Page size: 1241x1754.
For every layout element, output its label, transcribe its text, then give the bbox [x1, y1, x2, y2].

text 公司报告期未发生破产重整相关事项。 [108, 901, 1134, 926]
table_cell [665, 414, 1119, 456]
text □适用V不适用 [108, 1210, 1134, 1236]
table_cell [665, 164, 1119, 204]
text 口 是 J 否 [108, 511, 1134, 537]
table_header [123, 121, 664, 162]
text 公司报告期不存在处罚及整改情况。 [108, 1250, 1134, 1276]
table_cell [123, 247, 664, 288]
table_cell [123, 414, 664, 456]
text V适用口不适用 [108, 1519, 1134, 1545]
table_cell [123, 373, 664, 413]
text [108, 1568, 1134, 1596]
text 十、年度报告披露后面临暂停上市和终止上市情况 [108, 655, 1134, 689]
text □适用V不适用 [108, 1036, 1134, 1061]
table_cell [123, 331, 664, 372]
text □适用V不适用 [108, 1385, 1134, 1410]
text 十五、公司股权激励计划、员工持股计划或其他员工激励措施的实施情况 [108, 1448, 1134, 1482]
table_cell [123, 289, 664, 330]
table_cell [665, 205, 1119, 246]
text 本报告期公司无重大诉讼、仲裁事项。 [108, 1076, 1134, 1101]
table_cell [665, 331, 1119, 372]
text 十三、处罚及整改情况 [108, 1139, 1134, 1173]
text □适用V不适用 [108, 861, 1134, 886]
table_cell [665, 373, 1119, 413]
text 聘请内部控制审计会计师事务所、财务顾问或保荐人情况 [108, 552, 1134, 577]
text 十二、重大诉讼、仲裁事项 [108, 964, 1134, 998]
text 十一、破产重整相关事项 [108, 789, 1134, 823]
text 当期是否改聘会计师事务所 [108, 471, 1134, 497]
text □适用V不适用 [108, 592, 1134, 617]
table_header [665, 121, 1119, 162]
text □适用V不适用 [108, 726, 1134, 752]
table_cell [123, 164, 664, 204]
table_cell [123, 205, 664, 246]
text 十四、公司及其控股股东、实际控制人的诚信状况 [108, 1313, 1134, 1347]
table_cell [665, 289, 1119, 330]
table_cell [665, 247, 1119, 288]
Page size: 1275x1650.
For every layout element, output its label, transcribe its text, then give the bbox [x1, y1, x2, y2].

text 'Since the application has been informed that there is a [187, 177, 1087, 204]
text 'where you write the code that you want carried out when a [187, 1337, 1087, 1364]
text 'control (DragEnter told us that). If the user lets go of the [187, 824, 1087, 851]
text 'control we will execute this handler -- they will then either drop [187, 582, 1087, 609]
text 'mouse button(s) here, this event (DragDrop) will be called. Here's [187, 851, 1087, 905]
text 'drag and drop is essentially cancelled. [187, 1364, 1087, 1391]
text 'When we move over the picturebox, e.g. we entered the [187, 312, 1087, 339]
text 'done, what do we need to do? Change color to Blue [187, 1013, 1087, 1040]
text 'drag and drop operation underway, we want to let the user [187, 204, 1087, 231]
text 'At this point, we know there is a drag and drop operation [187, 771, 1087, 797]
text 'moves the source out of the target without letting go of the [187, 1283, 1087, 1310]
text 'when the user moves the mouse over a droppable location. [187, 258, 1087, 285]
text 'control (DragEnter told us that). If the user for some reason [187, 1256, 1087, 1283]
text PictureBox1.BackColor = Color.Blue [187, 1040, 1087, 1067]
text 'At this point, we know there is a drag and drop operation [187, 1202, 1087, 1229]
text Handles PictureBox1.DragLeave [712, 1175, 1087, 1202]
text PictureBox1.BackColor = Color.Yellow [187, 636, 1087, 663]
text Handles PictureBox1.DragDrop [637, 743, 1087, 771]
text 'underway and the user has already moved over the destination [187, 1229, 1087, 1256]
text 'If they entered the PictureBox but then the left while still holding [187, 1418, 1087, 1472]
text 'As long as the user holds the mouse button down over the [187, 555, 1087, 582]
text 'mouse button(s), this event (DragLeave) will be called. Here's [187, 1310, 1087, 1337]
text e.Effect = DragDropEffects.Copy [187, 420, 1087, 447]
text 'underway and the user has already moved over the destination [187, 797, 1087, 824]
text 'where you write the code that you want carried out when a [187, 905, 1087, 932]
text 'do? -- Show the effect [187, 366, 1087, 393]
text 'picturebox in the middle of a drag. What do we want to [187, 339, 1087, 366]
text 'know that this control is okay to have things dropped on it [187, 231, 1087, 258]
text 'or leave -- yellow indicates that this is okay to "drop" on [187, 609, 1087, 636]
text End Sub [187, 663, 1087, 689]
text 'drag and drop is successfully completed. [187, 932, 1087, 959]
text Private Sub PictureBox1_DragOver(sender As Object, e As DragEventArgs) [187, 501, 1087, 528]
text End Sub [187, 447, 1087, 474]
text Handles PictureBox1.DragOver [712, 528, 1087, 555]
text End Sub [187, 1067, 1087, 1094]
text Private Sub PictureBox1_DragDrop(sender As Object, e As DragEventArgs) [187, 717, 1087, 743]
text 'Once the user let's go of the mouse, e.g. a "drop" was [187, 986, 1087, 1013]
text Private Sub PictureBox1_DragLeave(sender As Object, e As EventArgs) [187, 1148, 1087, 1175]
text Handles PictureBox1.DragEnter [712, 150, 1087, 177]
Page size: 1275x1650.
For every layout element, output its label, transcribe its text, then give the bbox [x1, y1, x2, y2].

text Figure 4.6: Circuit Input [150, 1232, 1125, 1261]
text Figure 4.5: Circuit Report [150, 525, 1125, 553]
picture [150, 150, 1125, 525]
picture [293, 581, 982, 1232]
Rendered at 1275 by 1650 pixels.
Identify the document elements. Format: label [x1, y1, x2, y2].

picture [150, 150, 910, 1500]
=======
Go back to the listing above and please repeat it exactly.

Page size: 1241x1754.
For every layout element, output its label, transcribe its text, then give the bbox [x1, y1, x2, y2].

text 公司报告期未发生破产重整相关事项。 [108, 901, 1134, 926]
table_cell [665, 414, 1119, 456]
text □适用V不适用 [108, 1210, 1134, 1236]
table_cell [665, 164, 1119, 204]
text 口 是 J 否 [108, 511, 1134, 537]
table_header [123, 121, 664, 162]
text 公司报告期不存在处罚及整改情况。 [108, 1250, 1134, 1276]
table_cell [123, 247, 664, 288]
table_cell [123, 414, 664, 456]
text V适用口不适用 [108, 1519, 1134, 1545]
table_cell [123, 373, 664, 413]
text [108, 1568, 1134, 1596]
text 十、年度报告披露后面临暂停上市和终止上市情况 [108, 655, 1134, 689]
text □适用V不适用 [108, 1036, 1134, 1061]
table_cell [123, 331, 664, 372]
text □适用V不适用 [108, 1385, 1134, 1410]
text 十五、公司股权激励计划、员工持股计划或其他员工激励措施的实施情况 [108, 1448, 1134, 1482]
table_cell [123, 289, 664, 330]
table_cell [665, 205, 1119, 246]
text 本报告期公司无重大诉讼、仲裁事项。 [108, 1076, 1134, 1101]
table_cell [665, 331, 1119, 372]
text 十三、处罚及整改情况 [108, 1139, 1134, 1173]
text □适用V不适用 [108, 861, 1134, 886]
table_cell [665, 373, 1119, 413]
text 聘请内部控制审计会计师事务所、财务顾问或保荐人情况 [108, 552, 1134, 577]
text 十二、重大诉讼、仲裁事项 [108, 964, 1134, 998]
text 十一、破产重整相关事项 [108, 789, 1134, 823]
text 当期是否改聘会计师事务所 [108, 471, 1134, 497]
text □适用V不适用 [108, 592, 1134, 617]
table_header [665, 121, 1119, 162]
text □适用V不适用 [108, 726, 1134, 752]
table_cell [123, 164, 664, 204]
table_cell [123, 205, 664, 246]
text 十四、公司及其控股股东、实际控制人的诚信状况 [108, 1313, 1134, 1347]
table_cell [665, 289, 1119, 330]
table_cell [665, 247, 1119, 288]
Page size: 1275x1650.
For every layout element, output its label, transcribe its text, then give the bbox [x1, y1, x2, y2].

text 'Since the application has been informed that there is a [187, 177, 1087, 204]
text 'where you write the code that you want carried out when a [187, 1337, 1087, 1364]
text 'control (DragEnter told us that). If the user lets go of the [187, 824, 1087, 851]
text 'control we will execute this handler -- they will then either drop [187, 582, 1087, 609]
text 'mouse button(s) here, this event (DragDrop) will be called. Here's [187, 851, 1087, 905]
text 'drag and drop is essentially cancelled. [187, 1364, 1087, 1391]
text 'When we move over the picturebox, e.g. we entered the [187, 312, 1087, 339]
text 'done, what do we need to do? Change color to Blue [187, 1013, 1087, 1040]
text 'drag and drop operation underway, we want to let the user [187, 204, 1087, 231]
text 'At this point, we know there is a drag and drop operation [187, 771, 1087, 797]
text 'moves the source out of the target without letting go of the [187, 1283, 1087, 1310]
text 'when the user moves the mouse over a droppable location. [187, 258, 1087, 285]
text 'control (DragEnter told us that). If the user for some reason [187, 1256, 1087, 1283]
text PictureBox1.BackColor = Color.Blue [187, 1040, 1087, 1067]
text 'At this point, we know there is a drag and drop operation [187, 1202, 1087, 1229]
text Handles PictureBox1.DragLeave [712, 1175, 1087, 1202]
text PictureBox1.BackColor = Color.Yellow [187, 636, 1087, 663]
text Handles PictureBox1.DragDrop [637, 743, 1087, 771]
text 'underway and the user has already moved over the destination [187, 1229, 1087, 1256]
text 'If they entered the PictureBox but then the left while still holding [187, 1418, 1087, 1472]
text 'As long as the user holds the mouse button down over the [187, 555, 1087, 582]
text 'mouse button(s), this event (DragLeave) will be called. Here's [187, 1310, 1087, 1337]
text e.Effect = DragDropEffects.Copy [187, 420, 1087, 447]
text 'underway and the user has already moved over the destination [187, 797, 1087, 824]
text 'where you write the code that you want carried out when a [187, 905, 1087, 932]
text 'do? -- Show the effect [187, 366, 1087, 393]
text 'picturebox in the middle of a drag. What do we want to [187, 339, 1087, 366]
text 'know that this control is okay to have things dropped on it [187, 231, 1087, 258]
text 'or leave -- yellow indicates that this is okay to "drop" on [187, 609, 1087, 636]
text End Sub [187, 663, 1087, 689]
text 'drag and drop is successfully completed. [187, 932, 1087, 959]
text Private Sub PictureBox1_DragOver(sender As Object, e As DragEventArgs) [187, 501, 1087, 528]
text End Sub [187, 447, 1087, 474]
text Handles PictureBox1.DragOver [712, 528, 1087, 555]
text End Sub [187, 1067, 1087, 1094]
text Private Sub PictureBox1_DragDrop(sender As Object, e As DragEventArgs) [187, 717, 1087, 743]
text 'Once the user let's go of the mouse, e.g. a "drop" was [187, 986, 1087, 1013]
text Private Sub PictureBox1_DragLeave(sender As Object, e As EventArgs) [187, 1148, 1087, 1175]
text Handles PictureBox1.DragEnter [712, 150, 1087, 177]
Page size: 1275x1650.
For every layout element, output its label, transcribe its text, then give the bbox [x1, y1, x2, y2].

text Figure 4.6: Circuit Input [150, 1232, 1125, 1261]
text Figure 4.5: Circuit Report [150, 525, 1125, 553]
picture [150, 150, 1125, 525]
picture [293, 581, 982, 1232]
Rendered at 1275 by 1650 pixels.
Identify the document elements. Format: label [x1, y1, x2, y2].

picture [150, 150, 910, 1500]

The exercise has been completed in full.